Genoa graduate Olivia Reeder received more accolades in high school than she can probably count, but she was never named the Comets’ most valuable player in basketball or soccer, despite scoring more career goals than any girl in Genoa soccer history.
It wasn’t as if Reeder didn’t deserve her team’s MVP award, it’s just that Genoa never gave out that particular award.
|Owens MVP Olivia Reeder.|
That’s what makes this season that much sweeter for the Owens Community College sophomore catcher, who was recently named the team’s MVP by the Express coaches.
“I definitely try to be an asset on the team, but I wasn’t expecting it or shooting for it,” Reeder said of the award. “I play to help my team. I was truly happy and it was a great honor to know my coaches and, hopefully, my teammates view me as a most valuable player. I’ve definitely been better with my bat this year. I definitely feel more confident, especially at the plate.”
Owens softball coach Duane Lanham, whose team opened NJCAA Division II regional tournament play on Wednesday, said there were a few criteria for naming the MVP this season, including statistics.
“We looked at the importance of Olivia’s position on our team, since she was our only catcher, and her vast improvement from the offensive side this year versus last year,” Lanham said. “She made great improvement there. We have a freshman pitcher (Cardinal Stritch grad Katie Turski) and Olivia did a great job working with her. From a (pitcher-catcher) battery standpoint, she controlled that whole situation. And, she’s a good student.”
In 36 games Reeder, who has a 3.48 GPA, is batting .342 with 11 doubles, one home run, one triple, 36 RBI, 22 runs and seven stolen bases. The Express went into regional play with a 21-15 record and finished second (8-4) in the Ohio Community College Athletic Conference.
“I’m proud of my team and what we’re doing,” Reeder said, “and I’m looking forward to regionals.”

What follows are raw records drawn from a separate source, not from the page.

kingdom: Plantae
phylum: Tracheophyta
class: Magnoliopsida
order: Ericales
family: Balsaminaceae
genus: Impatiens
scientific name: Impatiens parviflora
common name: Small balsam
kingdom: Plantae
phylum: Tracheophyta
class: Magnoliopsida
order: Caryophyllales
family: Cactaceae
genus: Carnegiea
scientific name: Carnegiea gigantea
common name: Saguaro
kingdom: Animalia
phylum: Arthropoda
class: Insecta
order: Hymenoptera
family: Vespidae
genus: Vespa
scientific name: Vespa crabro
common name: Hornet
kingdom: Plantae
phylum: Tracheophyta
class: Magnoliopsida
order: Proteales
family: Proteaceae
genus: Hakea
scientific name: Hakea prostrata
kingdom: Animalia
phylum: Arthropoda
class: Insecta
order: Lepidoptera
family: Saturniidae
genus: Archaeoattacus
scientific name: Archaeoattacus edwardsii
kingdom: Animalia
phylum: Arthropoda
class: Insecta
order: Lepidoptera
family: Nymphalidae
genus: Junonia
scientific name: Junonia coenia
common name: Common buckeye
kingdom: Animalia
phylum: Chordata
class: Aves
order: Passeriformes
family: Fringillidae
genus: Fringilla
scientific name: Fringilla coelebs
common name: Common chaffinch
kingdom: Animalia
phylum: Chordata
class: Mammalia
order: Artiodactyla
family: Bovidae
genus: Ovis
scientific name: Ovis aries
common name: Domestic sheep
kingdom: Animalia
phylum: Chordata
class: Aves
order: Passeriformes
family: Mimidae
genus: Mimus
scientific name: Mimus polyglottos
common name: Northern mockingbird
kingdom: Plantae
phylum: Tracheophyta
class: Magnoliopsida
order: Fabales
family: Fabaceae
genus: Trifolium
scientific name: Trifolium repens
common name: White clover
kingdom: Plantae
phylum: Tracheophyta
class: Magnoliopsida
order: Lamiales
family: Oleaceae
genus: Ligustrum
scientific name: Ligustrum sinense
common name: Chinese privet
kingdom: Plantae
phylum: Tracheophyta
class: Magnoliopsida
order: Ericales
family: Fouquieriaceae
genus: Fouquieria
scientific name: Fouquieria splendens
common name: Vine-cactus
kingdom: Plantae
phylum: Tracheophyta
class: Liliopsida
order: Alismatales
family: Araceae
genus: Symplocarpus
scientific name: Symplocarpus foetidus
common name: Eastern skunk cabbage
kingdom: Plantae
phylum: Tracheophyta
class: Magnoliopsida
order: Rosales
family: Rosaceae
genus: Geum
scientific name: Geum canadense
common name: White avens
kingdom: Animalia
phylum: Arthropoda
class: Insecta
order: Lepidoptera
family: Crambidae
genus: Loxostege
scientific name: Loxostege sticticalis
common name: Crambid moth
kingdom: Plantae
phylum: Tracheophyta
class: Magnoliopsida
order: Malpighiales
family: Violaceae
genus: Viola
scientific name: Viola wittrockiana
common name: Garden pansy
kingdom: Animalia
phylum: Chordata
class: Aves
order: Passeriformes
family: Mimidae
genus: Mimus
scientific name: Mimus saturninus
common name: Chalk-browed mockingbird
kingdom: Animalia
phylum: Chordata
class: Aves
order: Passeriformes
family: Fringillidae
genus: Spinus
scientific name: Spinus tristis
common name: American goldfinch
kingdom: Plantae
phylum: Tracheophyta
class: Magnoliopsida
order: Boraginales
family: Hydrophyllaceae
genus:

The 5-foot-1 Reeder showed a marked improvement at the plate this season after starting 37 games at catcher last season. She batted .185 with 12 runs, two doubles, one triple, four RBI and 10 walks as a freshman. She credits Express hitting coach Kevin Snyder for helping her figure things out.
“I work a lot with Coach Snyder,” she said. “He worked with me a lot and helped me transfer my weight (at the plate). That was my biggest problem. I was too far back. Over the winter I just got into the repetition of it and really came around. He was patient with me on that.”
While Lanham was impressed with Reeder’s improvement on the field, he was just as pleased with her demeanor off the field.
“She’s one of our leaders,” the coach said. “She accepted that role and did a great job. She’s a pleasure to have. She does her job, she knows what her job is and she demonstrates the leadership role and shows what the kids need to do. If you have someone where you say, ‘This is what I want you to be like,’ that would be her.”
Reeder said a lot of her leadership role comes with the territory.
“I feel like as a catcher, on the field you have to be a leader and be in command,” she said. “You’re the only one who can see the entire field and you have to take control and be vocal. I try to be a leader and be an example off the field. The catcher has to fill that type of role.”
Reeder, who stayed relatively healthy this season despite the pounding a catcher takes, relishes her role as a kind of mentor to Turski, who is Owens’ No. 1 pitcher. Turski is 17-7 with a 4.02 ERA, with 18 complete games in 26 starts.
“She’s improved tremendously from last fall to now, even from the beginning of the season to now,” Reeder said. “She’s just a hard worker and I admire that so much from her. She always wants to pitch some more, and she’s never complained even after pitching almost every game. I think that’s what makes us so good together, that we respect each other and trust each other.”
Reeder’s eligibility at Owens ends this season, but she could possibly play for the University of Toledo in a few months.
“I’m going to summer nursing school at UT, and it’s possible I will be playing there next year,” she said. “It’s in the talks still, but there’s a good chance. I’m either going to play for UT or I’m not playing.”